Werkvelden

Ontwerpend Onderzoek

Naast de ontwerp werkzaamheden wordt bij H+N+S relatief veel tijd besteed aan onderzoek. Jaarlijks wordt een substantieel budget beschikbaar gesteld voor onderzoek gerelateerde projecten. Het onderzoek wordt gedaan voor kennisontwikkeling op het bureau, veelal ten dienste van het ontwerp de projecten. In bepaalde gevallen zet H+N+S ook buiten de reguliere projecten om onderzoeksthema's op de agenda.

Inleiding

Vanuit academische hoek is al veel gezegd en geschreven over ontwerpend onderzoek. Wij zetten daar graag een overzicht vanuit de dagelijkse ontwerppraktijk tegenover, vanuit onze eigen ervaringen. Als we het hier over ‘onderzoek’ hebben gaat het om meer dan het vergaren van data en het klaarzetten van kenniscomponenten die nodig zijn voor een goed beargumenteerd ontwerp.

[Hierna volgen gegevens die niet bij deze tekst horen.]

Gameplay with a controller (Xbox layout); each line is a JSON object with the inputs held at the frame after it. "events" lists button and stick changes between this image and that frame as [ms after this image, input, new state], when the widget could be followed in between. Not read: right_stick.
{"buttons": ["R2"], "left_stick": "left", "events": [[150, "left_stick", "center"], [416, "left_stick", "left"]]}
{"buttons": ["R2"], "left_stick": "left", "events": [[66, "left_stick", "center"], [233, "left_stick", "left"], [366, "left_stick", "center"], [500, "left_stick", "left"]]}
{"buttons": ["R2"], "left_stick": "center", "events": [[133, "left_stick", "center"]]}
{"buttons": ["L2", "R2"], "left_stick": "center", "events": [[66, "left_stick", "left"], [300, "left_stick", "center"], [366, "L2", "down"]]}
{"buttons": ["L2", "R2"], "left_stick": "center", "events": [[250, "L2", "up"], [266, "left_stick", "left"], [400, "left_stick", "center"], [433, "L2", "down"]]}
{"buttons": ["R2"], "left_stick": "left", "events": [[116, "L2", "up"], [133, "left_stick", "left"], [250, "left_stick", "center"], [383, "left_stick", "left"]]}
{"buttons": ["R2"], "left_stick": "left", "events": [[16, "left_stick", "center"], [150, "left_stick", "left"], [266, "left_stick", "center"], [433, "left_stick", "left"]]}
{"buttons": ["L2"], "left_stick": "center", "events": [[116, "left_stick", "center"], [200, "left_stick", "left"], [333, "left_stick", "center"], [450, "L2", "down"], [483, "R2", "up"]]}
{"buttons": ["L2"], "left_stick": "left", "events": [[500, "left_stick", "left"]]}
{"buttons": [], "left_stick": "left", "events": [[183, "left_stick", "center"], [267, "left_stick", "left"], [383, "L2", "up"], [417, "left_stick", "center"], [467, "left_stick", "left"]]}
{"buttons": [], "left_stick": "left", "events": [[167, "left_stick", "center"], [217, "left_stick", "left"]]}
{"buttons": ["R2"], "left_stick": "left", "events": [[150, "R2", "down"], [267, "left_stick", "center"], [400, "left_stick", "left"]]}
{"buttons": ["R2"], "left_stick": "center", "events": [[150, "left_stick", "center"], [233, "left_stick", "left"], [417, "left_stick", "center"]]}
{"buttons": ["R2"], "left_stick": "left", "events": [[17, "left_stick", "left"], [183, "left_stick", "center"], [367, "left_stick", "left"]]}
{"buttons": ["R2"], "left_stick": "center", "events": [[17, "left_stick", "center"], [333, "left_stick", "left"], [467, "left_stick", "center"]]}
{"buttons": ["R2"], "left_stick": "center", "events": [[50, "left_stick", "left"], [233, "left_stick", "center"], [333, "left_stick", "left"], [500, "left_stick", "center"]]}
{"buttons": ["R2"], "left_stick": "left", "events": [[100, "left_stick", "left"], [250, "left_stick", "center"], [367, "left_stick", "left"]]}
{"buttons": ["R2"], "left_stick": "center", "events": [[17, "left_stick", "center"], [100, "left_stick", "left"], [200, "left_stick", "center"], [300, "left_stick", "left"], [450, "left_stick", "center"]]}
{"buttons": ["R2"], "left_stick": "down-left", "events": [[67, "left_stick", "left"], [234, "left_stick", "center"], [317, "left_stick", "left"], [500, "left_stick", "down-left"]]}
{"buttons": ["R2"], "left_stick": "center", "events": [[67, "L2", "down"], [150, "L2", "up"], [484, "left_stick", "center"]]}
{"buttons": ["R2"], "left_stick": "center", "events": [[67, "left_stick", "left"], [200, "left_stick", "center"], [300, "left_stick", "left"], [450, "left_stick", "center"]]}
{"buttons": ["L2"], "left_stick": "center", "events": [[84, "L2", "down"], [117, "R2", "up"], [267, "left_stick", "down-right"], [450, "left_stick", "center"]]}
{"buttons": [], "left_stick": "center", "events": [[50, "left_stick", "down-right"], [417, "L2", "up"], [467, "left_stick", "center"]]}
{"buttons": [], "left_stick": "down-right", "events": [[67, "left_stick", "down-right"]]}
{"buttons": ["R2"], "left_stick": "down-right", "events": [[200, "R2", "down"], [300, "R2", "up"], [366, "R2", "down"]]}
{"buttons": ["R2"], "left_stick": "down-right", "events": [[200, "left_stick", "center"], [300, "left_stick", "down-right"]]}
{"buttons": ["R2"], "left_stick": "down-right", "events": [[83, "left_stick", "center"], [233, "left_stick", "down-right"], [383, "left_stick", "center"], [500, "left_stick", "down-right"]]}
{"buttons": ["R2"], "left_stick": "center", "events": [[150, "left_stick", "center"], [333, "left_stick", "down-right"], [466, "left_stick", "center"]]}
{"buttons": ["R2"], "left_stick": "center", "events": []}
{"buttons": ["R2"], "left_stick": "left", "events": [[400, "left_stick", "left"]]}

Ontwerp en onderzoek hangen nauw samen en zijn steeds inniger vervlochten.

Onderzoekslaboratorium

Wij zien H+N+S als onderzoekslaboratorium, een plek waar ruimte is voor onderzoek, agendering van nieuwe thema’s en ruimte voor experiment, ook als er niet direct door een opdrachtgever om wordt gevraagd en er in een commerciële omgeving niet vanzelf tijd en ruimte is voor verdiepend onderzoek. In ons dagelijks werk is een aantal vormen te onderscheiden waarin ‘onderzoek’ een rol speelt. 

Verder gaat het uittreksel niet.